04 Jan Magistrate Rules Human Rights Groups Have Journalists Privilege
I am at the AALS conference in New York and don’t have as much time to blog as I would like, but I want to flag a critically important recent decision by a magistrate judge in the Eastern District of New York holding that human-rights groups have the same right as journalists to protect the confidentiality of their sources:
A United States court has ordered that Amnesty International (AI) and other human rights groups can assert the same privileges that journalists use, allowing them to better protect anonymous sources.
US magistrate Viktor Pohorelsky said in an order issued on Tuesday (local time) that AI did not have to disclose the names of lawyers quoted anonymously in a report about them being videotaped while talking to their clients in prison.
“Amnesty is part of the press in terms of gathering information and disseminating it – they serve that function,” Wallace Neel said, a lawyer representing AI.
An official with Human Rights Watch (HRW) said any ruling that boosted protection for human rights organisations is positive.
“Our sources depend on confidentiality to come forward,” United States HRW program director David Fathi said.
The issue came up in a lawsuit filed in 2004 in which lawyers complained that employees at a federal jail in New York City secretly recorded their conversations with clients who were arrested following the September 11 attacks.
Lawyers for Legal Aid, which provides legal services to the poor, brought the suit, claiming jail managers and administrators ordered or sanctioned the recordings.
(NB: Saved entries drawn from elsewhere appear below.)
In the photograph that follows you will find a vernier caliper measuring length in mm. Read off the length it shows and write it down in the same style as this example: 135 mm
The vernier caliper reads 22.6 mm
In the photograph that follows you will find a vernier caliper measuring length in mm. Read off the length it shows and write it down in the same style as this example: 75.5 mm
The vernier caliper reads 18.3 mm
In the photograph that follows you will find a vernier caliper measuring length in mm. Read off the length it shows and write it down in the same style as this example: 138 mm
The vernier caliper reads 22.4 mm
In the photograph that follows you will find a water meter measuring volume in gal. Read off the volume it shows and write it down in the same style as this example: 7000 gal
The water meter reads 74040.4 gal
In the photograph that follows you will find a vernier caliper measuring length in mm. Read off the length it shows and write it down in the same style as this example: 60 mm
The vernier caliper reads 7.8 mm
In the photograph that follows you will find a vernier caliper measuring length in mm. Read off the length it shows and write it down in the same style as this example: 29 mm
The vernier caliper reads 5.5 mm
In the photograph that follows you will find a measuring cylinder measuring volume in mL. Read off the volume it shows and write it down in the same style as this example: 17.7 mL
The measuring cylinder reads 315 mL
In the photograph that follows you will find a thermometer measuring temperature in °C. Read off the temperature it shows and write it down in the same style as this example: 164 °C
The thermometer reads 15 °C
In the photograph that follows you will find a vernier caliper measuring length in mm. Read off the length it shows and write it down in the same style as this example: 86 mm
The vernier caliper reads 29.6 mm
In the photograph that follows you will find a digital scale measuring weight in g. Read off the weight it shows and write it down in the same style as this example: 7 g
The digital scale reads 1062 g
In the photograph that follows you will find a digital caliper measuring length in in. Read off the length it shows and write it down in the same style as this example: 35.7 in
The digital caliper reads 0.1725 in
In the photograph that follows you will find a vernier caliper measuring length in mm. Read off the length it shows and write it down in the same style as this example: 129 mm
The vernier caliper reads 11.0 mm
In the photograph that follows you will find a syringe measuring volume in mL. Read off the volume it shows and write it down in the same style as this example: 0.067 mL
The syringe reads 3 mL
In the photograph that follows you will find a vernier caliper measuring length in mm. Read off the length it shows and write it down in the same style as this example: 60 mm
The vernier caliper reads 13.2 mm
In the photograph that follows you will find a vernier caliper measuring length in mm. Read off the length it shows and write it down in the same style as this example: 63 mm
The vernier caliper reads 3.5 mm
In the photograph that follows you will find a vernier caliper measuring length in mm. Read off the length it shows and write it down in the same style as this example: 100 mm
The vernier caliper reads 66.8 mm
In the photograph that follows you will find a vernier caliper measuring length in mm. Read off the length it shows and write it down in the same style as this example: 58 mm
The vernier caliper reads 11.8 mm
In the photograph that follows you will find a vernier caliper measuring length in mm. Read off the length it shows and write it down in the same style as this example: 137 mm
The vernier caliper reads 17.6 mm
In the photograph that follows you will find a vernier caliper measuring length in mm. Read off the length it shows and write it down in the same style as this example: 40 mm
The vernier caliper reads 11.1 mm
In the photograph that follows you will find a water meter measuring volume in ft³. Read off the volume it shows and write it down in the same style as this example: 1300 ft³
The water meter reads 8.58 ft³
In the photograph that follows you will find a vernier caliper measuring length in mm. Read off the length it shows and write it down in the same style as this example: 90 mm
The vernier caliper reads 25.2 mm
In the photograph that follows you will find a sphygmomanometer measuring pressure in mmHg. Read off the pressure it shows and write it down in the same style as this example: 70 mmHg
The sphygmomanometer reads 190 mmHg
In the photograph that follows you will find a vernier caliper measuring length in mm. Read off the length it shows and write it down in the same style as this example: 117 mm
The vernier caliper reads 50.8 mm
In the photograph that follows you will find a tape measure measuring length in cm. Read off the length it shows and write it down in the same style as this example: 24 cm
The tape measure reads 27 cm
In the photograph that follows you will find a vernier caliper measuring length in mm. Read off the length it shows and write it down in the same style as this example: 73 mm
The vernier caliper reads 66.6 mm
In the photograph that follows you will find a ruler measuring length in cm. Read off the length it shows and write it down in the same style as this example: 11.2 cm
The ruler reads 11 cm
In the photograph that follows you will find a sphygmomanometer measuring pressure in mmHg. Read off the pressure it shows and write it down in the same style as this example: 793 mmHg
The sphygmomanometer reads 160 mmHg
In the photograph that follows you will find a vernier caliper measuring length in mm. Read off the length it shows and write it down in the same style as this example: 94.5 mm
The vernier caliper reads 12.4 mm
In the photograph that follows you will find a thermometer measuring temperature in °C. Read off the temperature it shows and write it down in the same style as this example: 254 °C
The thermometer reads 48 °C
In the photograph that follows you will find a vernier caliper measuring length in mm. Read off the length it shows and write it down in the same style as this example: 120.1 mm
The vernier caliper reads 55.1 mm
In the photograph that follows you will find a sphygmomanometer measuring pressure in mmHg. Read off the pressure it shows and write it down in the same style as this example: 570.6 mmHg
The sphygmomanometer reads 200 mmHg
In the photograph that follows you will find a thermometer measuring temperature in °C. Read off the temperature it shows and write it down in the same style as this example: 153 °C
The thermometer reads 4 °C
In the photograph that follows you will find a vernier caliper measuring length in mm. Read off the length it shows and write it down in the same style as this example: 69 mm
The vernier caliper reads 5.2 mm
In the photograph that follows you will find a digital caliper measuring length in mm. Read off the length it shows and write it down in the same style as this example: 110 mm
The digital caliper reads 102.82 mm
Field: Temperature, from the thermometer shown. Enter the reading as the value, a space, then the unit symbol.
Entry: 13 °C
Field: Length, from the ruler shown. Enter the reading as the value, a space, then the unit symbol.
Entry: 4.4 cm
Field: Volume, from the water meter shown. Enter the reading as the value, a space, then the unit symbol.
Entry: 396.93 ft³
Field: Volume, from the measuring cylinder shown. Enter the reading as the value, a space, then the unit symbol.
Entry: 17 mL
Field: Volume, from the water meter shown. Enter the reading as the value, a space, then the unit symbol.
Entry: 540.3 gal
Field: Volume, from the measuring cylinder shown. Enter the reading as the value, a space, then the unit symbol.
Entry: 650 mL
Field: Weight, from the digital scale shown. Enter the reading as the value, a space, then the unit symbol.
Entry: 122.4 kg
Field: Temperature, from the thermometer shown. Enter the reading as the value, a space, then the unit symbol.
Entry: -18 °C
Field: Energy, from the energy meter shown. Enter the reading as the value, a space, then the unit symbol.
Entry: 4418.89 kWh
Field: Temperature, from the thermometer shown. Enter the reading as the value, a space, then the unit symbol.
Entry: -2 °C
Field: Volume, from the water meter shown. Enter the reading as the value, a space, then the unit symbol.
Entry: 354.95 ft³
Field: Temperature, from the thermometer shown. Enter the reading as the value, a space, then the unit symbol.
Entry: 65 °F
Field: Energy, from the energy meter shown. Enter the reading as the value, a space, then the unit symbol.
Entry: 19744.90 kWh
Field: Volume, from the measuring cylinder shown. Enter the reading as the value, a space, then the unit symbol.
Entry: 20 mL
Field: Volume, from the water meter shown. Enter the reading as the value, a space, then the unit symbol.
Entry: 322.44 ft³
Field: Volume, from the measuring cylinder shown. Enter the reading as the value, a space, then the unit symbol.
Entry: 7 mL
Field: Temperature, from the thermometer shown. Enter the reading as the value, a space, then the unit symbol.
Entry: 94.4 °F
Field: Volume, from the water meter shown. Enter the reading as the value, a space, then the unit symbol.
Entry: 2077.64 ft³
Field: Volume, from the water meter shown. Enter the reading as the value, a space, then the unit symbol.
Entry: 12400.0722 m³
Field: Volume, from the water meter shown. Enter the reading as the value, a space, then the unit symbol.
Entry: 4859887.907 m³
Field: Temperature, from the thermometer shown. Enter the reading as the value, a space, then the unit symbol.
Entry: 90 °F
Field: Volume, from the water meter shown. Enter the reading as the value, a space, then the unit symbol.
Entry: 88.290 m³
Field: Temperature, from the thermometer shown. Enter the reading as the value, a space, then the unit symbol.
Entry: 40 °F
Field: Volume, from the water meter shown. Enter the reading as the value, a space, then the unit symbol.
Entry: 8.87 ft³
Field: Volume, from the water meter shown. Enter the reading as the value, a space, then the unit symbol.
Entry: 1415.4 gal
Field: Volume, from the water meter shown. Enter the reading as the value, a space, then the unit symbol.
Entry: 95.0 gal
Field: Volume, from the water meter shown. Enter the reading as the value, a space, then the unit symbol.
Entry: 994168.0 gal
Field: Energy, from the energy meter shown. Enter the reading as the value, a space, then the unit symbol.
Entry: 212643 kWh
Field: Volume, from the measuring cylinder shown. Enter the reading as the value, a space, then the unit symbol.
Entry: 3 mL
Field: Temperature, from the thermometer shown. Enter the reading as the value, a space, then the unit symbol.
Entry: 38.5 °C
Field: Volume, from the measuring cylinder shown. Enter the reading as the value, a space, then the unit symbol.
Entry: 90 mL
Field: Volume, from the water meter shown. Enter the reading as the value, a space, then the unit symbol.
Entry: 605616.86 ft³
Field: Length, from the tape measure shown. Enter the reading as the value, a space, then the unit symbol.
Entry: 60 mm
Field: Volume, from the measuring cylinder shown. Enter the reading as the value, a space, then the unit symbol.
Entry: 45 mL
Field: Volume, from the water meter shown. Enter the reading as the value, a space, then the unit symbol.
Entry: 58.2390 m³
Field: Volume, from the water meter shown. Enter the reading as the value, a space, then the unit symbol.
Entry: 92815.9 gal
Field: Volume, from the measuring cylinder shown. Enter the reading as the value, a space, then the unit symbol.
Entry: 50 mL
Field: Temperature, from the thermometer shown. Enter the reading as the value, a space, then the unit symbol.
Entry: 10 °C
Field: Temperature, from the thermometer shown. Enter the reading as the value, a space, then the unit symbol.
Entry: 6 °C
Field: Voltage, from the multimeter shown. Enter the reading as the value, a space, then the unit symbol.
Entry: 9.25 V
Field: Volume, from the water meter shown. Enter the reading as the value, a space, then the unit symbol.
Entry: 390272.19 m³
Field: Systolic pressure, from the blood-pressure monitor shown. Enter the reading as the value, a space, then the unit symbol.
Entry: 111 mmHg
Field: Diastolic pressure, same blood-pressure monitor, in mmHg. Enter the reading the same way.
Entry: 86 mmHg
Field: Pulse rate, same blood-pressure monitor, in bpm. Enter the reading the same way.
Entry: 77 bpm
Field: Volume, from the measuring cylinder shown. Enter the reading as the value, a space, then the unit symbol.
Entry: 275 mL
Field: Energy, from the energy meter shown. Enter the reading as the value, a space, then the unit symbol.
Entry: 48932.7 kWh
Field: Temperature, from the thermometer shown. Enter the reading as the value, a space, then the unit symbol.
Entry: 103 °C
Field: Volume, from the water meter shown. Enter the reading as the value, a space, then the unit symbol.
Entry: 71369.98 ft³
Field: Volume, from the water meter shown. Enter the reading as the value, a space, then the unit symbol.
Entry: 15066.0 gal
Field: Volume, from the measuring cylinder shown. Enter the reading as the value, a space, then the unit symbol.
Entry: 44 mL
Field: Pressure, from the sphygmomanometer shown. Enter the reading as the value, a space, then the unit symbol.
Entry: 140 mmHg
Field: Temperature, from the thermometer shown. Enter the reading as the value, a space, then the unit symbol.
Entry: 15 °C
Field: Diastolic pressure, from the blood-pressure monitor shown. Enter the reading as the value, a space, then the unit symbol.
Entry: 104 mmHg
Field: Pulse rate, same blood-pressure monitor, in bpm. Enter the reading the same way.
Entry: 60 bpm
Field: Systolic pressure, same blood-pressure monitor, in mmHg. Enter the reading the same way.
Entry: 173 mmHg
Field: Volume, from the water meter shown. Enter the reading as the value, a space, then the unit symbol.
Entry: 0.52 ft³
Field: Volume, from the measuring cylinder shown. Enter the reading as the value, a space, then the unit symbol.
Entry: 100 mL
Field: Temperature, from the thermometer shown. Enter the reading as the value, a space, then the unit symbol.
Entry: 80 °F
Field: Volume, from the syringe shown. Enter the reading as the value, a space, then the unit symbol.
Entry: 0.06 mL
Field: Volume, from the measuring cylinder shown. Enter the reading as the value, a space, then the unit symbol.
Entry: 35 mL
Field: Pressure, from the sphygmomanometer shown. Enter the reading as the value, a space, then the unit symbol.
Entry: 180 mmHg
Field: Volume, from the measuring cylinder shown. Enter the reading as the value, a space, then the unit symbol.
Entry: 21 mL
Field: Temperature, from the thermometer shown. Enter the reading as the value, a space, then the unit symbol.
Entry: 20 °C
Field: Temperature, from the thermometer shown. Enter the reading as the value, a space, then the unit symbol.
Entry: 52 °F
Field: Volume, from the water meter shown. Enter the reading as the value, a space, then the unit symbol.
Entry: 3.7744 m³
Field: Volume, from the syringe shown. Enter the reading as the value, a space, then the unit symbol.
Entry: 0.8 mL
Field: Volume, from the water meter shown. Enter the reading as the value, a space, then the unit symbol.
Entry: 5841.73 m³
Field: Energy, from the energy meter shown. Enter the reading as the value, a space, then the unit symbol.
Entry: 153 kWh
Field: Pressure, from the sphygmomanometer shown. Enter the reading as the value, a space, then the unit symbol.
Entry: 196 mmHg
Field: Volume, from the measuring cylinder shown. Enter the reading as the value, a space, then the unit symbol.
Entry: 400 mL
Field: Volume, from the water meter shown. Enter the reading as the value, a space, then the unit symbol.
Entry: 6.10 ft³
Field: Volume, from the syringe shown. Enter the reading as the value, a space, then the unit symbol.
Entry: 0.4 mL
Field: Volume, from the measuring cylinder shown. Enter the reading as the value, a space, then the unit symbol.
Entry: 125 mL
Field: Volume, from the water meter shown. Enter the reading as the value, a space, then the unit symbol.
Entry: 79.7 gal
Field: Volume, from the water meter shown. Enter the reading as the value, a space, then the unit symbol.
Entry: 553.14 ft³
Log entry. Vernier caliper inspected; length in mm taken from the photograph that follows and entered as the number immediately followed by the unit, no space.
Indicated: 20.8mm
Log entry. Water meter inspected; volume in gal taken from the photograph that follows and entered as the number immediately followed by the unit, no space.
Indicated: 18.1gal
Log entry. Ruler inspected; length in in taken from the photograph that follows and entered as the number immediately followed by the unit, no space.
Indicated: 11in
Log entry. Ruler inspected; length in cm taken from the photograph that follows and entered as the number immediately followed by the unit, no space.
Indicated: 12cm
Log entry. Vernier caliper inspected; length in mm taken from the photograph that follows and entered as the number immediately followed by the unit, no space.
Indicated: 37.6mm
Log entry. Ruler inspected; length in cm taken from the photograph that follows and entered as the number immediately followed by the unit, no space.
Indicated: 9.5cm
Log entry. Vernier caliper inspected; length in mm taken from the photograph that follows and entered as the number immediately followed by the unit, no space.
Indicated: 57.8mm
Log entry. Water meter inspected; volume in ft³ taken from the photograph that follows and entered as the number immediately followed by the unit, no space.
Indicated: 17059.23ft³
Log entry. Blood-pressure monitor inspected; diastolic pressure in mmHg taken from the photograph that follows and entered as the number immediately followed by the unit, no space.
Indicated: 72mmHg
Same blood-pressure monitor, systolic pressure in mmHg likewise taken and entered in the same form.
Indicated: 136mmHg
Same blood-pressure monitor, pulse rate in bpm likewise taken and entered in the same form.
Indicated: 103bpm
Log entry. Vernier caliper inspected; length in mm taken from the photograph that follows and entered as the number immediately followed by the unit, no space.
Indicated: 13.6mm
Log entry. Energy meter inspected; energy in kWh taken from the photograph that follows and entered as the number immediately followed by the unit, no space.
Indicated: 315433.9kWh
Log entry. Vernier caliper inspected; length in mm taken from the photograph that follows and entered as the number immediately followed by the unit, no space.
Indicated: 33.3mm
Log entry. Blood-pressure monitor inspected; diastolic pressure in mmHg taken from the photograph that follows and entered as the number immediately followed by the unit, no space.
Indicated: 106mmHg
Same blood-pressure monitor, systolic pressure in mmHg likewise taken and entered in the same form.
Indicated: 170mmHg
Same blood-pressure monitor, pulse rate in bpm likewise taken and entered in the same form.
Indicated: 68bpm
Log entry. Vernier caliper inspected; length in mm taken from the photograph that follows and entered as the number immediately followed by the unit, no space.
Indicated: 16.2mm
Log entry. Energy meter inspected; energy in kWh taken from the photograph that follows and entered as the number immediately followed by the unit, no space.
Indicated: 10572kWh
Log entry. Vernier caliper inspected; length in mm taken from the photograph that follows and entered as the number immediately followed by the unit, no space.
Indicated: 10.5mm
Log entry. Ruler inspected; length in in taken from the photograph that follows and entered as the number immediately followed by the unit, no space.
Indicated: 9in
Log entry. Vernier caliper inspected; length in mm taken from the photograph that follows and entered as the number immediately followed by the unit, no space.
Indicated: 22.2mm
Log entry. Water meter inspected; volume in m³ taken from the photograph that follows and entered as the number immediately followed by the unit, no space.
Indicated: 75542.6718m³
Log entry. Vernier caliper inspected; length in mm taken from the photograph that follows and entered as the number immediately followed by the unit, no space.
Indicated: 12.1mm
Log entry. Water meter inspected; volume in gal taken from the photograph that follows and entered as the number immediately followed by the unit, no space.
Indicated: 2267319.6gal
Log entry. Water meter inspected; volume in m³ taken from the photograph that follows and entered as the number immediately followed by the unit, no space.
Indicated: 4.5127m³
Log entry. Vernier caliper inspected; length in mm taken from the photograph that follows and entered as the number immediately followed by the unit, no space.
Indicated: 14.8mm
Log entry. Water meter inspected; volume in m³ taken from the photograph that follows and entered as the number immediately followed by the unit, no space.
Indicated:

The overall case has yet to be heard.
AI was drawn into the suit because a report it issued in March 2002 said some attorneys were concerned about being recorded.
Lawyers for jail officials wanted AI to disclose the names of lawyers quoted anonymously in the report, but the human rights group refused in all but the case of Bryan Lonegan, who agreed to waive his confidentiality.
The magistrate judge ordered that AI did not have to disclose the names of its sources, apart from the name of a lawyer that Mr Lonegan had mentioned to the group.
This is an excellent decision. As Fathi points out, few sources would be willing to talk to groups like HRW and AI if they knew that their identities might not remain private — in the human-rights context, anonymity often means the difference between life and death.